EXCERPTED TEXT:

——

The Surge

Slate’s guide to the most important figures in politics this week.

Welcome to this week’s edition of the Surge, which will do you a solid and not spend a single sentence on the White House budget proposal.


We do, however, have to spend an unusual amount of time—in this day and age!—discussing Jan. 6. We also look at President Biden’s recent pivot to the right, express our astonishment at allegations of grifting taking place at the annual Grifter Convention, and check in on the current ground zero of sex news, Tennessee.


Let us begin, though, with one of those guys who’s always all “I love Trump” in public but then all “Ugh, I hate Trump” in private.

Fox News host Tucker Carlson.
Photo illustration by Slate. Photo by Jason Koerner/Getty Images.

Rank 1

1. Tucker Carlson

A tale of two Tuckers.

The star Fox News host was the leading figure in the news this week (again!), with two stories showing the chasm between what he says in public and in private. In public, on his show, he’s in the midst of doing revisionist history about Jan. 6. (He says it wasn’t that big of a deal.) And at the same time, more and more of his private correspondence, released as part of the filings in Dominion Voting Systems’ defamation lawsuit against Fox News, shows how passionately he hates Trump. (He literally texted, on Jan 4, 2021, “I hate him passionately” and that he was praying for the day when he would be “able to ignore Trump most nights. I truly can’t wait.”) Carlson also said, of the Trump presidency, that “we’re all pretending we’ve got a lot to show for it because admitting what a disaster it’s been is too tough to digest. But come on. There really isn’t an upside to Trump.” When it came out that Trump wouldn’t attend Biden’s inauguration, Carlson said it was “hard to believe. So destructive,” and “It’s disgusting. I’m trying to look away.” He noted that Trump’s “deadly” anger had nearly “consumed” him in November 2020, when Trump lawyer Sidney Powell went after Fox. “It was very difficult to regain emotional control,” he said on Jan. 7, 2021, “but I knew I had to. We’ve got two weeks left. We can do this.” You’ll never hear Carlson try to explain all of this on his show. His viewers will also never know he felt this way. He will misdirect, misdirect, misdirect. The stock price, and Carlson’s job security, depends on it.

Rank 2

2. Mitch McConnell

Not a big “Jan. 6 revisionism” guy.

When we wrote, a couple of weeks ago, about Speaker Kevin McCarthy’s decision to grant Carlson exclusive access to Capitol security footage of Jan. 6, we observed that letting the most popular conservative television host dive headlong into Jan. 6 revisionism might not help Republicans win more elections. Many Republicans in Congress appear to agree. “What is the purpose of continuing to bring it up unless you’re trying to feed Democrat narratives even further?” Texas Rep. Dan Crenshaw told Politico. “If your message is then to try and convince people that nothing bad happened, then it’s just going to make us look silly.” Senate Republicans were even more sour. Senate Minority Leader Mitch McConnell led off his weekly press conference slamming the “presentation on Fox News” for depicting Jan. 6 “in a way that is completely at variance with what our chief law enforcement official here at the Capitol thinks.” Another thing McConnell slammed this week: his head, leading to a concussion. Get well soon, Mitch!

——

WORK TASK 1: Please rewrite the paragraph in the Surge politics roundup that begins "When we wrote, a couple of weeks ago" as a short bulleted list, keeping its main facts.
WORK TASK 2: Pick up the Surge politics roundup right after its final sentence and write the next portion in the same voice and ranked format.

DATA PROVIDED:
——

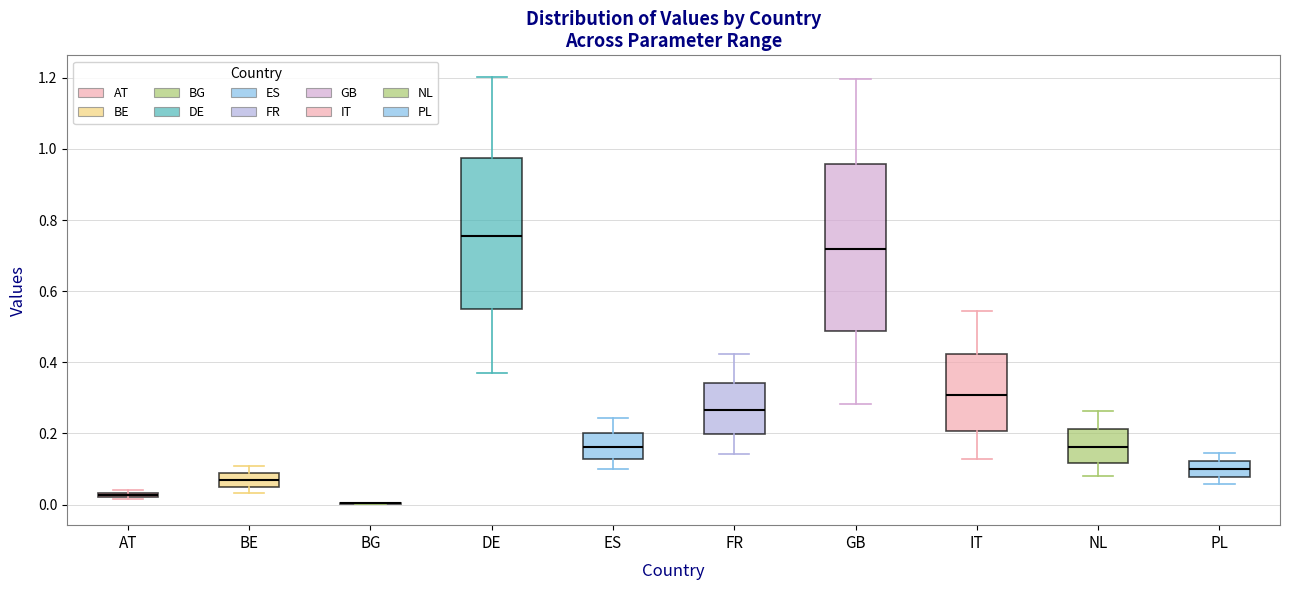

Which box is the tallest, from its lower edge to its upper edge?

GB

——

RESPONSE BOX 1:
- A couple of weeks earlier, the Surge noted that Speaker Kevin McCarthy gave Tucker Carlson exclusive access to Capitol security footage of Jan. 6. It suggested that letting him pursue Jan. 6 revisionism might not help Republicans win elections.
- Many congressional Republicans seem to agree. Texas Rep. Dan Crenshaw told Politico that bringing it up feeds "Democrat narratives" and that trying to convince people "nothing bad happened" will "make us look silly."
- Senate Republicans were even more critical. Minority Leader Mitch McConnell opened his weekly press conference by slamming the "presentation on Fox News." He said it depicted Jan. 6 at odds with the views of the Capitol's chief law enforcement official.
- McConnell also hit his head this week and suffered a concussion.

RESPONSE BOX 2:
Rank 3

3. Andrew Clyde

How a guy like this gets a bill like that into law.

Something quite unusual happened through the legislative process this week. A high-profile measure introduced in the House by Georgia Rep. Andrew Clyde—a Freedom Caucus member deemed by all Democrats, and a great many Republicans, to be cuckoo for Cocoa Puffs—successfully got through Congress on a lopsided bipartisan basis. The resolution nullifies D.C. government’s comprehensive revision of the city’s criminal code, a years-in-the-works product that was demagogued to oblivion—and President Biden will sign the resolution into law. We were at the Senate, watching from above this week, as the chamber voted 81–14 (with Georgia Sen. Raphael Warnock voting present) to throw D.C. self-government under the bus, and Clyde was there to soak it all in. He shook hands with Republican senators and got into a back-and-forth with Warnock after his (admittedly too-cute-by-half) present vote. This could be the last time that Clyde, who infamously referred to the Jan. 6 riot as resembling a “normal tourist visit,” ever gets a Democratic president—or any president—to sign a bill of his into law. Either that, or he comes up with another bill that sends Democrats panic-screaming about how they’ll look “soft on crime” for opposing it.

Rank 4

4. Joe Biden

Is the phone line to Congress not working anymore?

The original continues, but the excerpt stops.